Dataset entries
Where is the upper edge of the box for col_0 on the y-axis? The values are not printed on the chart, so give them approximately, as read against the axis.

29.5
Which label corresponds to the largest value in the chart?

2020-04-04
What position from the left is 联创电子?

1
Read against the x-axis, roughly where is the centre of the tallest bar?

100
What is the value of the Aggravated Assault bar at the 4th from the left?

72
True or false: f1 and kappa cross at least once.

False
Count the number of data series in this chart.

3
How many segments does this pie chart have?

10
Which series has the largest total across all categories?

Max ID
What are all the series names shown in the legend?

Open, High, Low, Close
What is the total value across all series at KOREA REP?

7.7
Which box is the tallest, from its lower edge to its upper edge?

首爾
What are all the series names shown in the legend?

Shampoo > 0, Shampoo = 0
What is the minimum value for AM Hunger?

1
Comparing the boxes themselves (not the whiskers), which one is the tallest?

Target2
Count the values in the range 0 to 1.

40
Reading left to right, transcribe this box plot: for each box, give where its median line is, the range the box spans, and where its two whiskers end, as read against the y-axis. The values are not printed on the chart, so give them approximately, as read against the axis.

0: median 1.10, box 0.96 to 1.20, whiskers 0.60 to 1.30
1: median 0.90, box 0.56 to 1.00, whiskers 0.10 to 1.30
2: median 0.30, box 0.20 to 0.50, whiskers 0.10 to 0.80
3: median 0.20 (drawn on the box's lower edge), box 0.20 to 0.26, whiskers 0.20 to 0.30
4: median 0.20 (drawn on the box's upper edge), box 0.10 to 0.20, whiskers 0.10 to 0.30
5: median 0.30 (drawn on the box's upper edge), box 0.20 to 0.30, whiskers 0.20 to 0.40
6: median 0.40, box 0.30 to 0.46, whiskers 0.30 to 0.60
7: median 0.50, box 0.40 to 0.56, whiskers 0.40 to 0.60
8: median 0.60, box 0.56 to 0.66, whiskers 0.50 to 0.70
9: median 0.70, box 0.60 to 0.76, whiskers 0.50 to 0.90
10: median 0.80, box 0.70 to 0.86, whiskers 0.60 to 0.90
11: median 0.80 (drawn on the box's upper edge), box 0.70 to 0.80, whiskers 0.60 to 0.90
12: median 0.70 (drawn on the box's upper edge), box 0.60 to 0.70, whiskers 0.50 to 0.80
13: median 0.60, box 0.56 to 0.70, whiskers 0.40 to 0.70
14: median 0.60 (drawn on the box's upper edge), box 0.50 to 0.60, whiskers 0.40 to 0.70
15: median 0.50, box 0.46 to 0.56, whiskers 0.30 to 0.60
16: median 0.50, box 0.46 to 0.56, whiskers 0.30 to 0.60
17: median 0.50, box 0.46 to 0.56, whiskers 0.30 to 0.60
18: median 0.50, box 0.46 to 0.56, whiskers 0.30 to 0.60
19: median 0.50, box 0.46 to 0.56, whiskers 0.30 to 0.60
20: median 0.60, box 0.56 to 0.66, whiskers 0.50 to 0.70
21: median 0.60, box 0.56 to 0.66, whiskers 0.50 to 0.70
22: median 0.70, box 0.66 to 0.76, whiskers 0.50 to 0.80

TRY IT: Copy out the entire listing above word for word, with no changes.

EXERCISE ANSWER:
Where is the upper edge of the box for col_0 on the y-axis? The values are not printed on the chart, so give them approximately, as read against the axis.

29.5
Which label corresponds to the largest value in the chart?

2020-04-04
What position from the left is 联创电子?

1
Read against the x-axis, roughly where is the centre of the tallest bar?

100
What is the value of the Aggravated Assault bar at the 4th from the left?

72
True or false: f1 and kappa cross at least once.

False
Count the number of data series in this chart.

3
How many segments does this pie chart have?

10
Which series has the largest total across all categories?

Max ID
What are all the series names shown in the legend?

Open, High, Low, Close
What is the total value across all series at KOREA REP?

7.7
Which box is the tallest, from its lower edge to its upper edge?

首爾
What are all the series names shown in the legend?

Shampoo > 0, Shampoo = 0
What is the minimum value for AM Hunger?

1
Comparing the boxes themselves (not the whiskers), which one is the tallest?

Target2
Count the values in the range 0 to 1.

40
Reading left to right, transcribe this box plot: for each box, give where its median line is, the range the box spans, and where its two whiskers end, as read against the y-axis. The values are not printed on the chart, so give them approximately, as read against the axis.

0: median 1.10, box 0.96 to 1.20, whiskers 0.60 to 1.30
1: median 0.90, box 0.56 to 1.00, whiskers 0.10 to 1.30
2: median 0.30, box 0.20 to 0.50, whiskers 0.10 to 0.80
3: median 0.20 (drawn on the box's lower edge), box 0.20 to 0.26, whiskers 0.20 to 0.30
4: median 0.20 (drawn on the box's upper edge), box 0.10 to 0.20, whiskers 0.10 to 0.30
5: median 0.30 (drawn on the box's upper edge), box 0.20 to 0.30, whiskers 0.20 to 0.40
6: median 0.40, box 0.30 to 0.46, whiskers 0.30 to 0.60
7: median 0.50, box 0.40 to 0.56, whiskers 0.40 to 0.60
8: median 0.60, box 0.56 to 0.66, whiskers 0.50 to 0.70
9: median 0.70, box 0.60 to 0.76, whiskers 0.50 to 0.90
10: median 0.80, box 0.70 to 0.86, whiskers 0.60 to 0.90
11: median 0.80 (drawn on the box's upper edge), box 0.70 to 0.80, whiskers 0.60 to 0.90
12: median 0.70 (drawn on the box's upper edge), box 0.60 to 0.70, whiskers 0.50 to 0.80
13: median 0.60, box 0.56 to 0.70, whiskers 0.40 to 0.70
14: median 0.60 (drawn on the box's upper edge), box 0.50 to 0.60, whiskers 0.40 to 0.70
15: median 0.50, box 0.46 to 0.56, whiskers 0.30 to 0.60
16: median 0.50, box 0.46 to 0.56, whiskers 0.30 to 0.60
17: median 0.50, box 0.46 to 0.56, whiskers 0.30 to 0.60
18: median 0.50, box 0.46 to 0.56, whiskers 0.30 to 0.60
19: median 0.50, box 0.46 to 0.56, whiskers 0.30 to 0.60
20: median 0.60, box 0.56 to 0.66, whiskers 0.50 to 0.70
21: median 0.60, box 0.56 to 0.66, whiskers 0.50 to 0.70
22: median 0.70, box 0.66 to 0.76, whiskers 0.50 to 0.80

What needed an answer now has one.